The following recipe is for diced plum tomatoes, but you can preserve any variety of tomato you wish, as long as it’s fresh, ripe, and local.

-Sterilize your Mason jars and lids (I put them in the dishwasher). Once completely dry, place 3 or 4 basil leaves at the bottom of each jar.
-Remove stems and wash tomatoes.
-Make an incision in the shape of an X on top of the tomatoes with a sharp knife.
-Immerse the tomatoes in a large pot of boiling water for about 2 minutes. (The time can vary depending on the ripeness of the tomato. After a minute test one of the tomatoes, if the skin comes off easily, it’s done.)
-With a colander, scoop out the tomatoes and drop them in a bucket of cold water. This temperature shocking helps separate the tomato’s skin from the pulp.
-Peel the tomatoes discarding the skins. Over a wide canning funnel inserted into a jar, cut the tomatoes in pieces and drop them in the jar until full.
-I like to top each jar with some pureed tomatoes to ensure that no air pockets remain in the jar. Simply puree some of the peeled tomatoes in a blender and then add the tomato puree to each jar. Tap the jar gently on your work surface to release any trapped bubbles.
-When the jar is full, seal with the lids making sure not to over tighten.
-Once the tomatoes are all jarred, seal in a water bath and let them cool gently overnight.
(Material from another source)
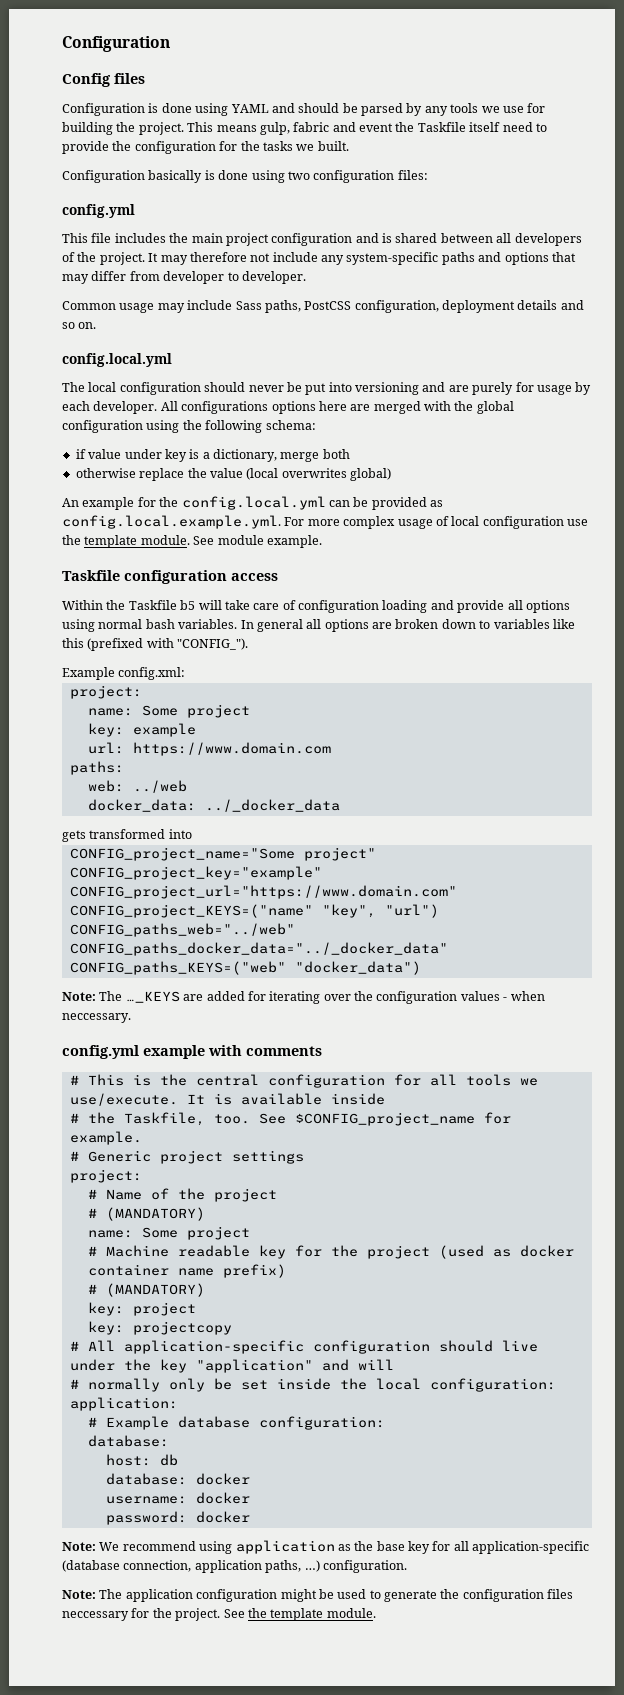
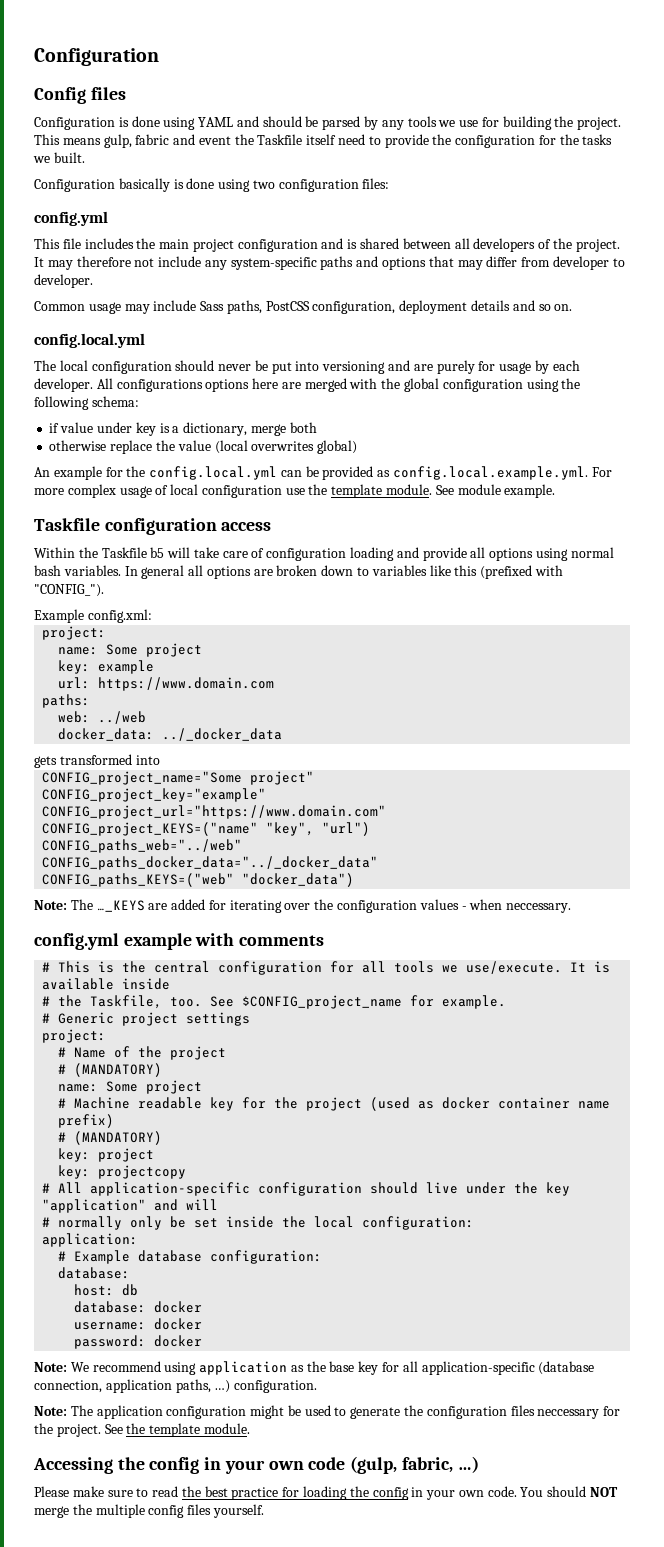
(376, 1613) none -> [33,1456,479,1474] [34,1486,619,1500] [34,1504,264,1518] // Accessing the config in your own code (gulp, fabric, …) // Please make sure to read the best practice for loading the config in your own code. You should NOT merge the multiple config files yourself.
I also started preserving tomatoes with the skins on. Tomato skins contain lycopene, a powerful, proven antioxidant. Follow the same procedure omitting the removal of the skins. If you don’t like seeing curled up tomato skins in your sauce, just puree the sauce in a blender before cooking it. The pureed seeds and skin add a different dimension to the finished sauce.

Tomato facts.

-Tomatoes are a good source of vitamin C, beta carotene, folate, and potassium.
-The skin of the tomato contains lycopene- a powerful antioxidant.
-A medium tomato contains only 26 calories.
-Unlike picked tomatoes, vine-tomatoes continue to ripen naturally

Friday, September 5, 2008

Little Blue Candy

Fig. 1. Spread the blueberries out on a cookie sheet, use a piece of brown paper to help prevent sticking.
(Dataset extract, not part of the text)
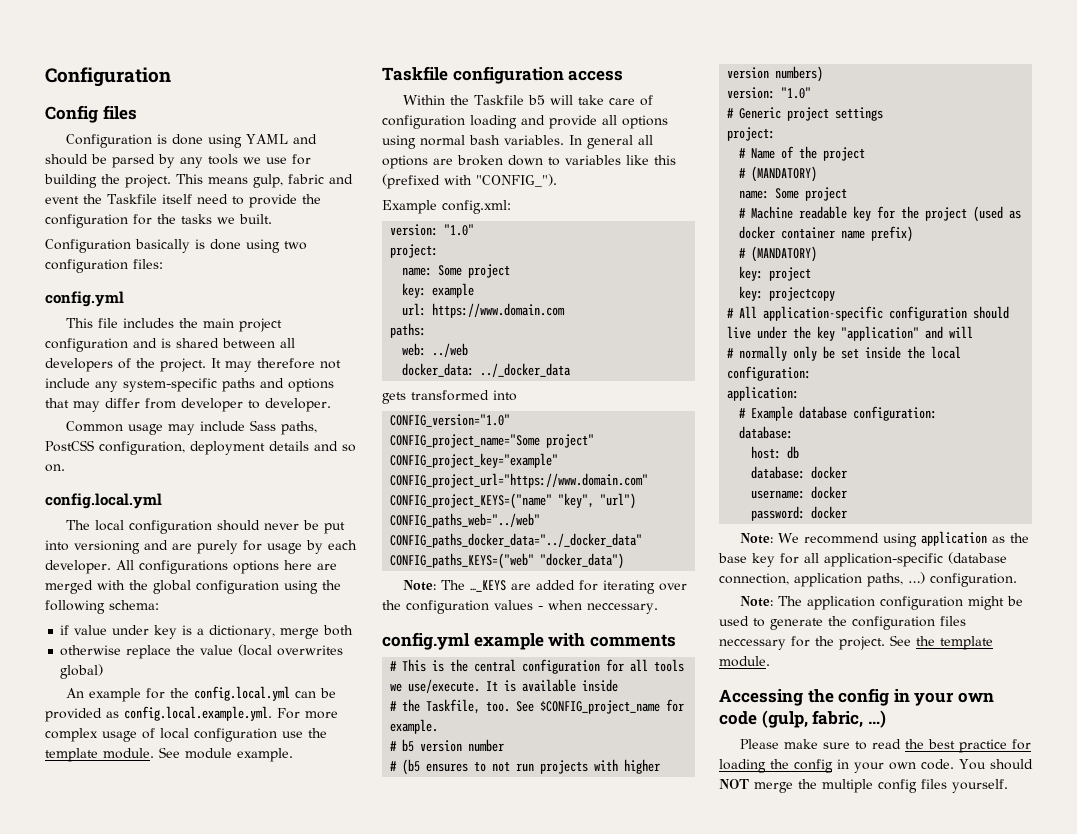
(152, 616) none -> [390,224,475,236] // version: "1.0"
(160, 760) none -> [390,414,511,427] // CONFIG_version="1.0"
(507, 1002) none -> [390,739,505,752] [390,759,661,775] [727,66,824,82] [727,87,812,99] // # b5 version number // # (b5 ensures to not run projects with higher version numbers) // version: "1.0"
It’s come to my attention that some readers feel my articles are too long; well I’m listening, so in keeping with the diminutive let’s talk about blueberries.
The plump blueberries, which are found in and around Montreal, are cultivated. The small, sweet berries, which hail from Lac St-Jean and Abitibi, grow wild, and, in my opinion, taste better.

Blueberries freeze very well (just look at the wide variety of Europe’s Best berries in supermarket freezers.) Spread the blueberries on a cookie sheet lined with brown paper and place in the freezer. Store in ziplock bags removing as much air as you can.
Although there are countless ways to use blueberries, what I propose is that you try them “au naturel”. The small wild blues are like candy. (I know the article is a bit late for blueberries but you can still find some at the Jean Talon Market.) And they’re excellent frozen; just add them to your cereal, yogurt or ice cream.
But for those of you who love the recipes, here’s my favourite blueberry pancake recipe from Canadian Living magazine.

Fig. 2. These flapjacks are thick and fluffy.

Flip-Over Blueberry Pancakes

Makes 14 pancakes


-1 ½ cups all-purpose flour
-1 tbsp granulated sugar
-1 tbsp baking powder
-1/2 tsp salt
-1 ½ cups milk
-1 egg
-1 cup frozen blueberries
-1/4 cup vegetable oil


-In large bowl, whisk together flour, sugar, baking powder and salt. In separate bowl, beat together milk, egg and 3 tbsp of the oil. Pour over dry ingredients and mix just until combined. Once the batter comes together, fold in the frozen blueberries.
-Lightly brush non-stick pan with some of the remaining oil; heat over medium heat. Using ¼ cup per pancake, pour in batter. Cook until bottom is golden and bubbles break on top, 1 ½ to 2 ½ minutes. Turn and cook until bottom is golden.